=== Your goal ===
The lines below must be transcribed exactly as given, with the images removed.
Segment Start: Materials provided
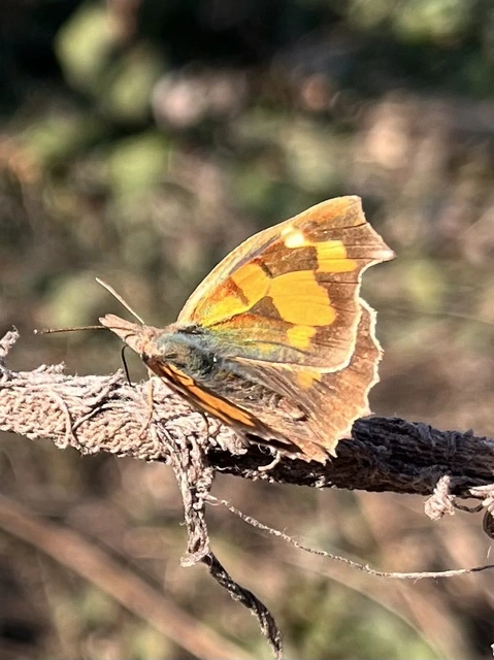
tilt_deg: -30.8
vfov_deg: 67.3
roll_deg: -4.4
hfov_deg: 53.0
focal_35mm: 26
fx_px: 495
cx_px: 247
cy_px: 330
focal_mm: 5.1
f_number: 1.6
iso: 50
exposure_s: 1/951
Segment End: Materials provided
=== Problem solution ===
tilt_deg: -30.8
vfov_deg: 67.3
roll_deg: -4.4
hfov_deg: 53.0
focal_35mm: 26
fx_px: 495
cx_px: 247
cy_px: 330
focal_mm: 5.1
f_number: 1.6
iso: 50
exposure_s: 1/951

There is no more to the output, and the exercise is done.